Most married couples choose to file their tax returns jointly because there are generally greater tax savings and refunds available to those who file jointly.

This article also has some very interesting, very useful information about when it may make sense for a married couple to file their income tax returns separately. I have provided some excerpts below.

When married couples should file separate tax returns (by Ray Martin, CBS MoneyWatch)

https://www.cbsnews.com/news/when-married-couples-should-file-separate-tax-returns/

Unreimbursed medical expenses

“Unreimbursed out-of-pocket medical expenses can be claimed as an itemized deduction for amounts that exceed 7.5 percent of the taxpayer’s adjusted gross income. But if a couple has AGI of $140,000 and one spouse has incurred $10,000 of out-of-pocket medical expenses, none of these medical costs are eligible because they don’t exceed the 7.5 percent threshold, which in this example would be $10,500.

“However, if this couple files separately and the one who incurred the medical expenses of $10,000 has AGI of just $30,000, then $7,750 of the medical expenses could be eligible.

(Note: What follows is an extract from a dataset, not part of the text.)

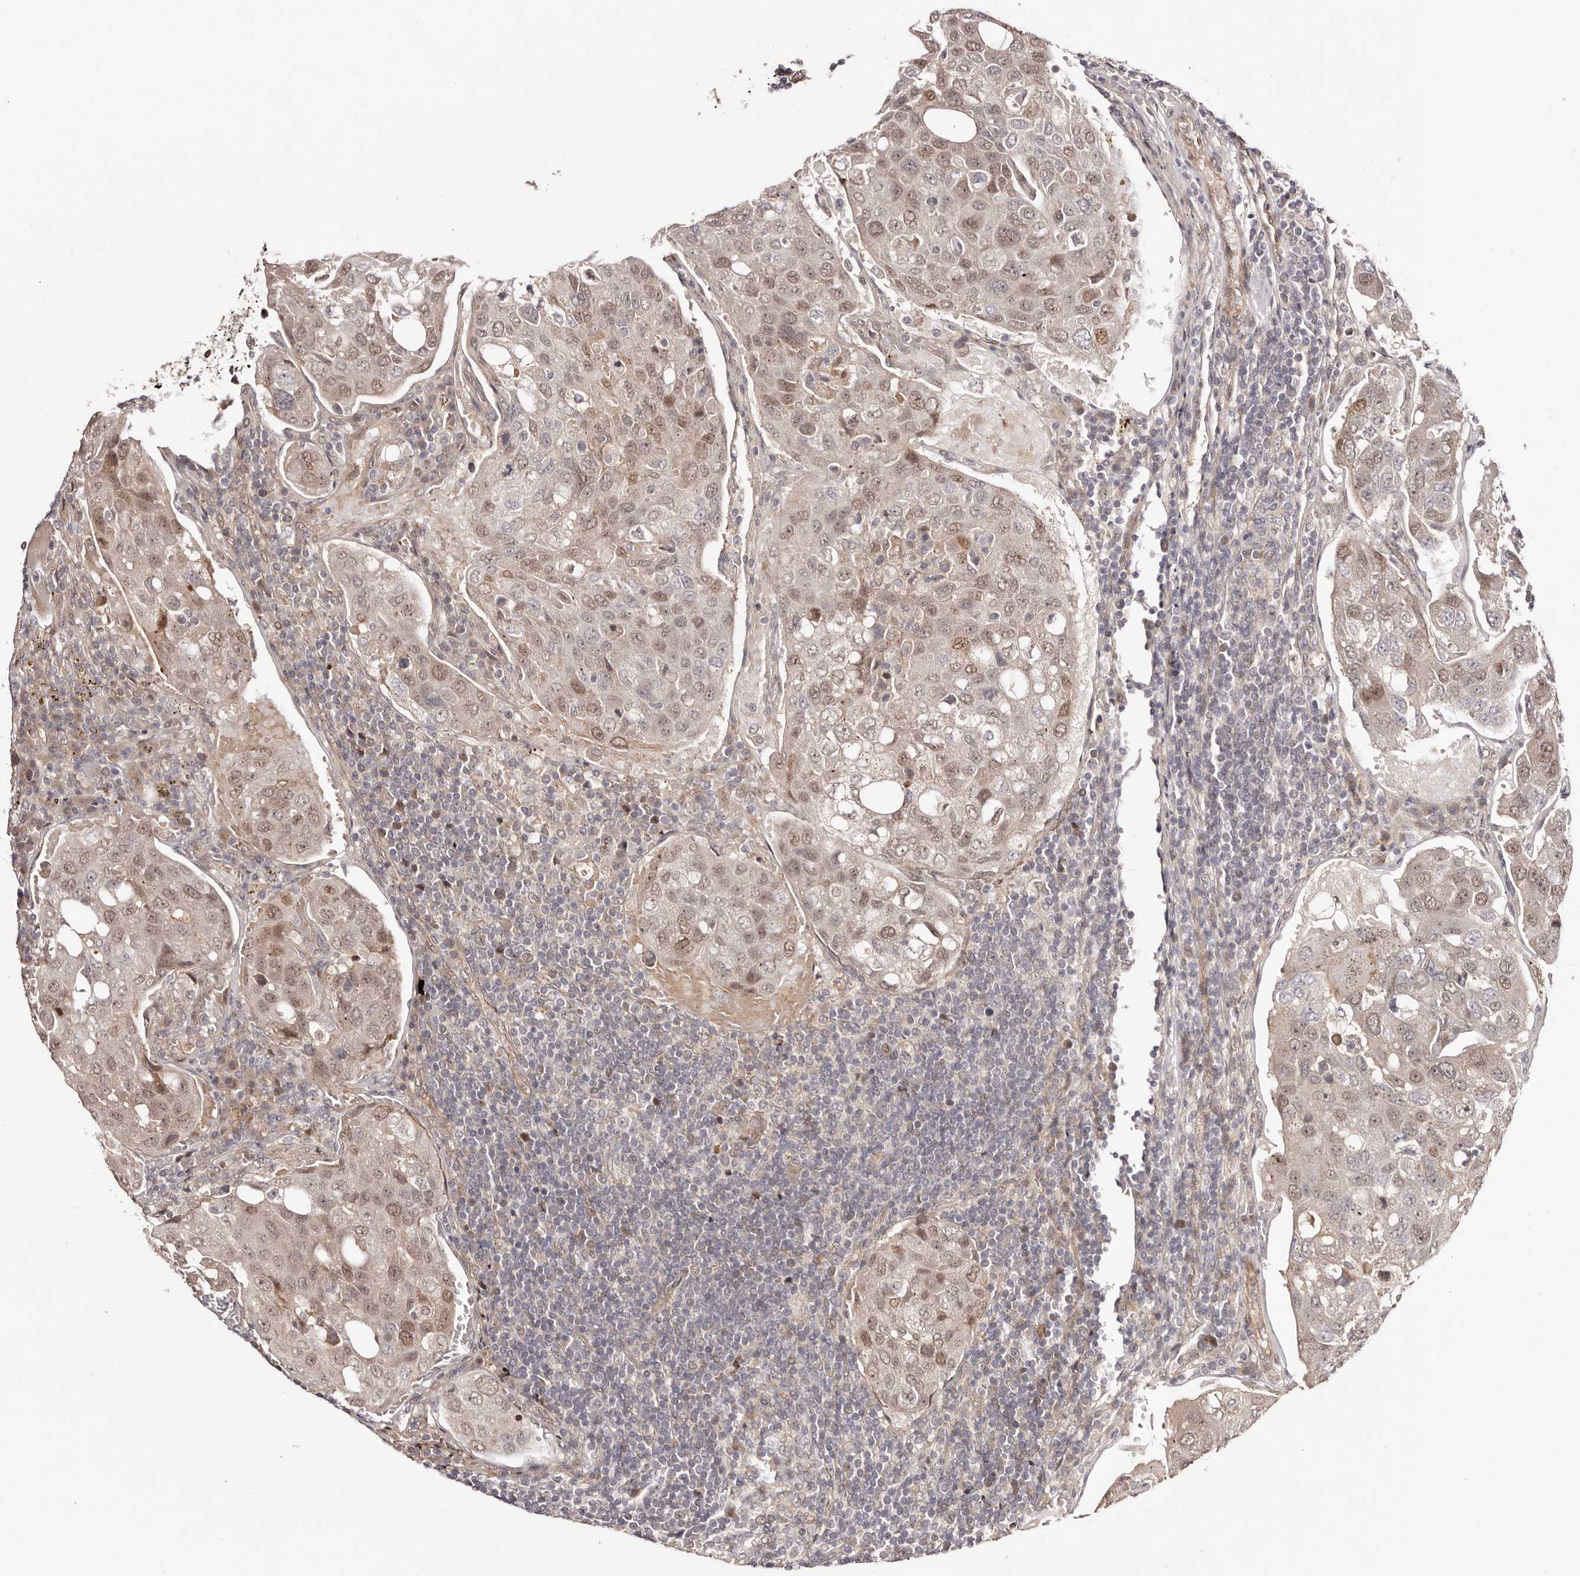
{"staining": {"intensity": "moderate", "quantity": "25%-75%", "location": "nuclear"}, "tissue": "urothelial cancer", "cell_type": "Tumor cells", "image_type": "cancer", "snomed": [{"axis": "morphology", "description": "Urothelial carcinoma, High grade"}, {"axis": "topography", "description": "Lymph node"}, {"axis": "topography", "description": "Urinary bladder"}], "caption": "A photomicrograph of human high-grade urothelial carcinoma stained for a protein demonstrates moderate nuclear brown staining in tumor cells. Nuclei are stained in blue.", "gene": "EGR3", "patient": {"sex": "male", "age": 51}}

Combined with other allowable deductions (charitable donations, mortgage interest, the SALT deduction limit of $5,000 for a married separate filer), this could significantly exceed the standard deduction for separate filers, which is $12,000 for each.

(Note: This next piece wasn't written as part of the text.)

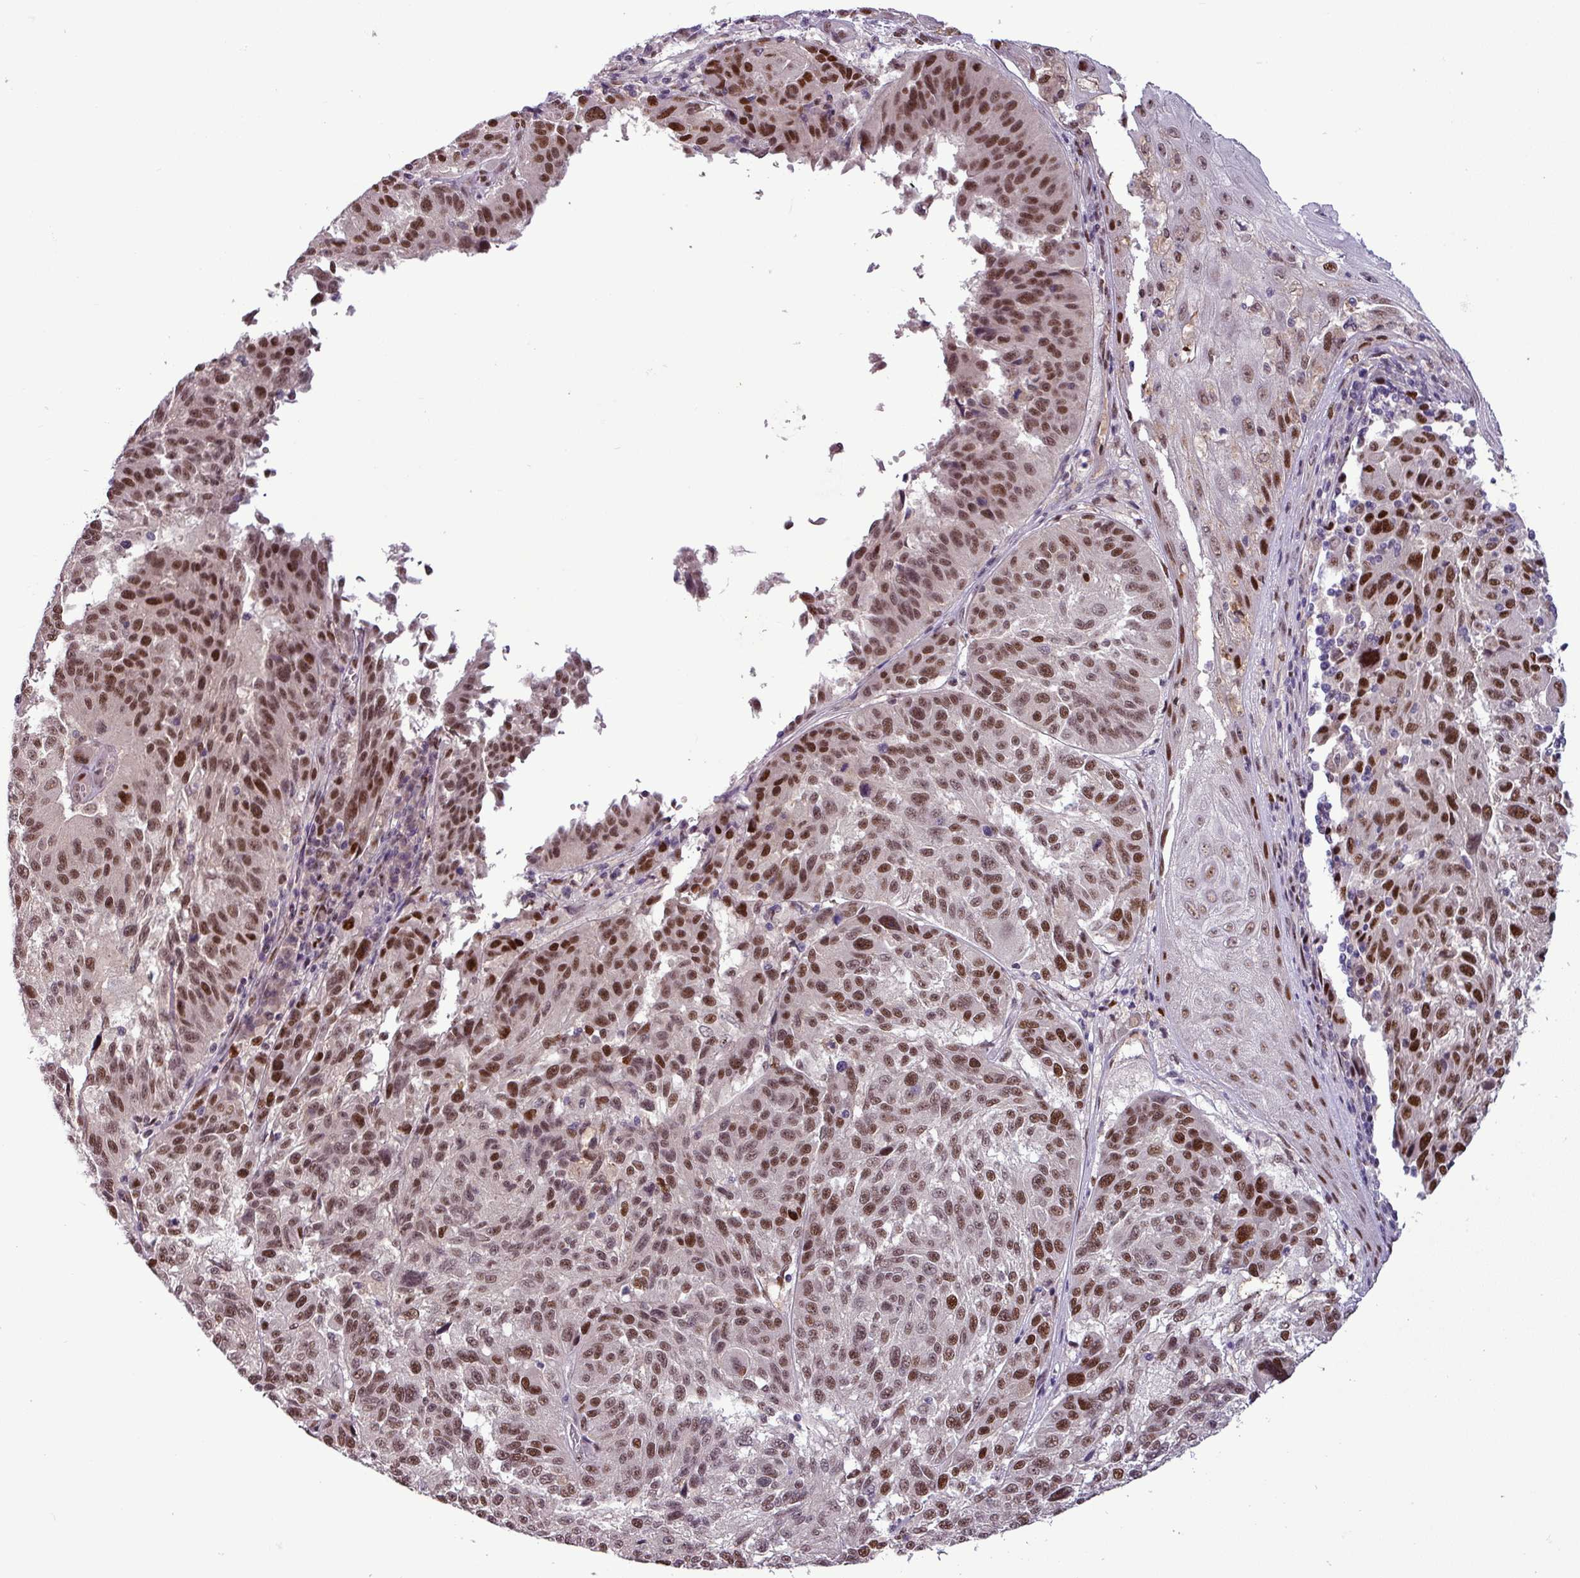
{"staining": {"intensity": "moderate", "quantity": ">75%", "location": "nuclear"}, "tissue": "melanoma", "cell_type": "Tumor cells", "image_type": "cancer", "snomed": [{"axis": "morphology", "description": "Malignant melanoma, NOS"}, {"axis": "topography", "description": "Skin"}], "caption": "IHC (DAB (3,3'-diaminobenzidine)) staining of human melanoma shows moderate nuclear protein positivity in about >75% of tumor cells.", "gene": "IRF2BPL", "patient": {"sex": "male", "age": 53}}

You don’t trust your spouse

“A very good reason good reason to file separately is because you don’t feel comfortable signing a joint tax return with your spouse, which both spouses must do when filing jointly. When you file jointly, you take full responsibility with your spouse, and both signers are responsible for the completeness and accuracy of the entire tax return, and each will each bear full responsibility to the IRS for any additional tax, penalty or interest due on an incorrect tax return.

“If you don’t want to merge your tax life with your partner, choosing the separate filing status offers a degree of financial protection because you’re responsible only for your own separately filed tax return.

Separated spouses

“Another good reason to file separate tax returns is that you and your spouse live separately but aren’t yet divorced. In that case, separate returns can help keep your finances separate. This can be especially beneficial if one of the spouses can qualify for head of household status because he or she is supporting the dependent children.

*****

The marriage penalty

“Another closely related tax topic involving marital status concerns the so-called marriage penalty. It refers to the situation when two people with the same income would pay more tax if they get married and file a joint return than if they stay single and file separately as singles.”

To find out whether it makes sense for you and your spouse to file separately or jointly, it’s worth consulting an accountant or tax preparer now, so that you are prepared to file your best return come April 15th. The fee charged for a consultation is well worth it for what it can save you in taxes.